Bunun dışında gayrimüslim olarak beş tane blok oluşum var. Ama İslâm dünyasına
baktığınız zaman “Out of Control” kitabında şunu söylüyor; “Başsız tek dünya
İslâm dünyası, başı bir tarafta organları bir tarafta.” İşte bu ne zaman
oldu; Osmanlı İmparatorluğunun yıkılmasıyla oldu. Osmanlı İmparatorluğu
yıkılmadan evvel de tabii bünye zayıflamaya başlamıştı. Bugün İslâm dünyasında
tartışılan hususlardan bir tanesi “vatandaşlık meselesi”dir. Vatandaşlık
meselesini bugün İslâmî kesimler de tartışıyor. Vatandaşlık meselesi İslâm’ı
sekülerize etmenin yollarından birisidir. Osmanlı Devleti bir vakıa, ideal,
olurdu olmazdı. Fakat siz Osmanlı milleti dediğiniz zaman İslâm milletine
alternatif olarak sekülerleşme süreci başlamıştır. Osmanlı Devleti olur ama
milleti olmaz. Bu bir özentidir. İdealin yerine vakıayı koyduğunuzda
sekülerleştirme sürecini başlatmış olursunuz. Milleti sekülerleştirirsiniz.
Çünkü tek bir millet var. Müslümanlar olarak “İslâm milleti” ama onun dışında devletler
olabilir. Zaman zaman vakıa gereği bu devleti, idealin yerine koyduğunuzda,
realiteyi idealin mevkiine çıkarttığınızda değerlerde bir aşınma ve sapma söz
konusu olur. Onun için değerleri yerli yerine koymamız lazım. Günümüzün en
önemli felaketlerinden bir tanesi İslâm dünyasına yönelik olarak Amerikan
müdahaleleridir. Bu müdahale sonra Rusların müdahalelerini de beraberinde
getirdi. Hepimiz görüyoruz. Bugün Suriye, bütün dünyanın müdahale ettiği
Müslümanların da aciz kaldığı bir yer. Hâlbuki Müslümanlar birlik ve beraberlik
içinde olsa öyle olur mu?
Muhammed Behi ile devam edecek
olursak şunu söylüyor; “Araplar ile gayri Araplar, Hilâfet’in yıkılmasıyla
birlikte ayrıldı. Ortak dava ortada kaldı.” Neydi bu ortak dava? Ortak dava
Kudüs davası... Mihver dava gerçekten ortada kaldı. Şunu söylüyor; “Osmanlı’nın
yıkılmasıyla birlikte oluşan ulus devletlerin hepsinin çıkarları farklı,
korkuları farklı.” Dolayısıyla bu korkular, bu çıkarlar bir araya
gelemiyor. Bir araya gelmedikçe de Müslümanların nabzı bir yerde atmıyor.

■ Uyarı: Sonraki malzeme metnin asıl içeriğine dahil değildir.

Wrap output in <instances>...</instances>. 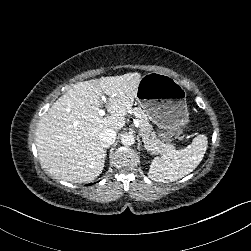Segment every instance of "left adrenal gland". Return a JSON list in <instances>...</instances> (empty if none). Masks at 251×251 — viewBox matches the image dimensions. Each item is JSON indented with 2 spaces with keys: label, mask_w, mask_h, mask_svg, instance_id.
Masks as SVG:
<instances>
[{
  "label": "left adrenal gland",
  "mask_w": 251,
  "mask_h": 251,
  "mask_svg": "<svg viewBox=\"0 0 251 251\" xmlns=\"http://www.w3.org/2000/svg\"><path fill=\"white\" fill-rule=\"evenodd\" d=\"M137 141H138V149L142 145V141L140 140V135H137Z\"/></svg>",
  "instance_id": "a2214340"
}]
</instances>
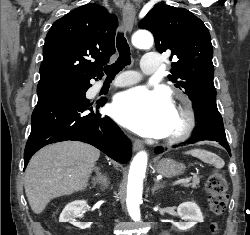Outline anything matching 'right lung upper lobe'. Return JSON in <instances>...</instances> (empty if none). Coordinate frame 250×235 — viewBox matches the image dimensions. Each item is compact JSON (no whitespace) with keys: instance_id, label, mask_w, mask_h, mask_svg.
I'll return each mask as SVG.
<instances>
[{"instance_id":"cb5924a9","label":"right lung upper lobe","mask_w":250,"mask_h":235,"mask_svg":"<svg viewBox=\"0 0 250 235\" xmlns=\"http://www.w3.org/2000/svg\"><path fill=\"white\" fill-rule=\"evenodd\" d=\"M117 18L98 4L80 6L55 21L47 33L37 92L103 76L115 52Z\"/></svg>"}]
</instances>
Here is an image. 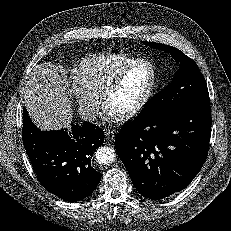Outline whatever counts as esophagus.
<instances>
[{
	"instance_id": "esophagus-1",
	"label": "esophagus",
	"mask_w": 231,
	"mask_h": 231,
	"mask_svg": "<svg viewBox=\"0 0 231 231\" xmlns=\"http://www.w3.org/2000/svg\"><path fill=\"white\" fill-rule=\"evenodd\" d=\"M116 132L114 130L107 129L105 131V138L107 141H113L115 139Z\"/></svg>"
}]
</instances>
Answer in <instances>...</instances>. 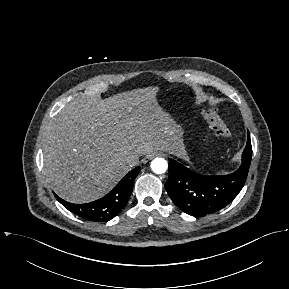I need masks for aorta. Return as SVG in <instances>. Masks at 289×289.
Returning a JSON list of instances; mask_svg holds the SVG:
<instances>
[{
    "label": "aorta",
    "mask_w": 289,
    "mask_h": 289,
    "mask_svg": "<svg viewBox=\"0 0 289 289\" xmlns=\"http://www.w3.org/2000/svg\"><path fill=\"white\" fill-rule=\"evenodd\" d=\"M151 169L153 172L156 174H162L166 172L168 169V163L165 159L163 158H155L150 165Z\"/></svg>",
    "instance_id": "762f6f07"
}]
</instances>
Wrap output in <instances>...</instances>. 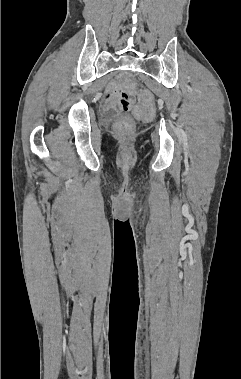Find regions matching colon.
Masks as SVG:
<instances>
[{
    "label": "colon",
    "mask_w": 241,
    "mask_h": 379,
    "mask_svg": "<svg viewBox=\"0 0 241 379\" xmlns=\"http://www.w3.org/2000/svg\"><path fill=\"white\" fill-rule=\"evenodd\" d=\"M115 98L123 110H130L132 108L139 117H148L153 111V105L148 96L140 98L139 103L133 104L129 95L124 92H117ZM117 129L122 134H129L134 129L133 121L125 119L117 124Z\"/></svg>",
    "instance_id": "colon-1"
}]
</instances>
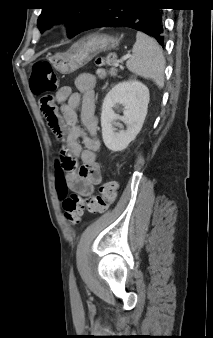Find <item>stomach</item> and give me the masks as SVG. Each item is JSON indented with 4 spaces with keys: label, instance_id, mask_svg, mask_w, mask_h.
<instances>
[{
    "label": "stomach",
    "instance_id": "1",
    "mask_svg": "<svg viewBox=\"0 0 213 338\" xmlns=\"http://www.w3.org/2000/svg\"><path fill=\"white\" fill-rule=\"evenodd\" d=\"M118 40L108 35L92 34L74 43L66 53L53 56V67L70 74L90 62L98 53L118 46Z\"/></svg>",
    "mask_w": 213,
    "mask_h": 338
}]
</instances>
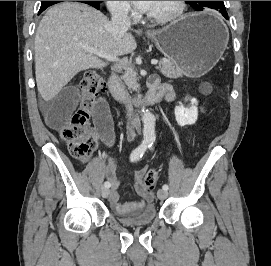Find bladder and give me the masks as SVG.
<instances>
[{"mask_svg": "<svg viewBox=\"0 0 271 266\" xmlns=\"http://www.w3.org/2000/svg\"><path fill=\"white\" fill-rule=\"evenodd\" d=\"M157 216V211L154 206H148L139 211L137 215L128 217L117 215L116 219L127 226H145L151 224Z\"/></svg>", "mask_w": 271, "mask_h": 266, "instance_id": "1", "label": "bladder"}]
</instances>
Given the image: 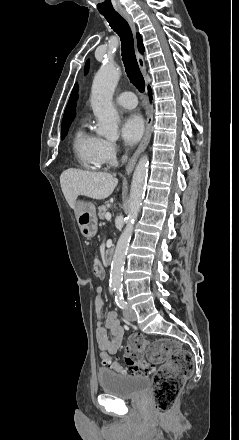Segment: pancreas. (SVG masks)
I'll return each instance as SVG.
<instances>
[{
    "label": "pancreas",
    "mask_w": 239,
    "mask_h": 440,
    "mask_svg": "<svg viewBox=\"0 0 239 440\" xmlns=\"http://www.w3.org/2000/svg\"><path fill=\"white\" fill-rule=\"evenodd\" d=\"M106 212H107V206H99V208H98V218H100V220H105Z\"/></svg>",
    "instance_id": "1"
}]
</instances>
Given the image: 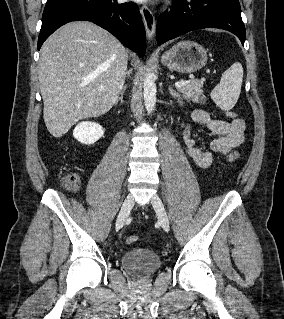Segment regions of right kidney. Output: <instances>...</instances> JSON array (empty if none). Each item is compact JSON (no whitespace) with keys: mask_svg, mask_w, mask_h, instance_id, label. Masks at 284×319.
<instances>
[{"mask_svg":"<svg viewBox=\"0 0 284 319\" xmlns=\"http://www.w3.org/2000/svg\"><path fill=\"white\" fill-rule=\"evenodd\" d=\"M104 134L100 124L95 122H81L73 130V136L82 144L90 145L98 141Z\"/></svg>","mask_w":284,"mask_h":319,"instance_id":"ca27d5eb","label":"right kidney"}]
</instances>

Neresi burası? Kudüs’tür, Irak’tır, Suriye’nin işgalidir vs. Dolayısıyla ortak
bir sisteme hakikaten ihtiyacımız var. Hilâfet bu anlamda mevcut dünya düzenine
alternatiftir. Müslümanların küresel sistemde var olma mücadelesi ve
iddiasıdır. 1990’lı yıllarda 2000’li yıllarda Irak işgal edilirken Dick Cheney
sürekli olarak neden bahsediyordu? Diyordu ki; “Küresel bir Hilâfet
tehlikesi var.” İslâm dünyasının Batı yakasından başlayıp, Endonezya’ya
kadar giden yay hattında, çizgide yer alan kuşağı, Hilâfet kuşağı olarak
değerlendiriyordu ki bu doğrudur. Soğuk savaş sırasında, sıcak savaşın
tohumları atılmıştı. Bu tohumları atanlardan birisi olan Richard Nixon tezini
“Nasr’un Bila Harb” savaşsız zafer kitabında ortaya koymuştur. İslâm
dünyasına karşı bu asimetrik savaşın ipuçları o kitapta yer
alıyor. Diyor ki; “Sovyetler Birliğinden sonra (Soğuk Savaşı
kazanmalarından sonra) bizim karşımıza çıkacak en büyük tehlike İslâm
kütlesidir. Bu Kazablanka’dan yani Atlas Okyanusu kıyılarından başladığınız zaman
Çin seddine kadar gider veya Endonezya’ya kadar ulaşır. Burada yekpare bir
kültür var. Bu kültür bize karşı en fazla meydan okuyabilecek kültür havzasını
teşkil ediyor.” Dolayısıyla Richard Nixon’ın yapmış olduğu
tespit, Dick Cheney ve diğerleri tarafından da ifade edildi. “Savaşsız Zafer”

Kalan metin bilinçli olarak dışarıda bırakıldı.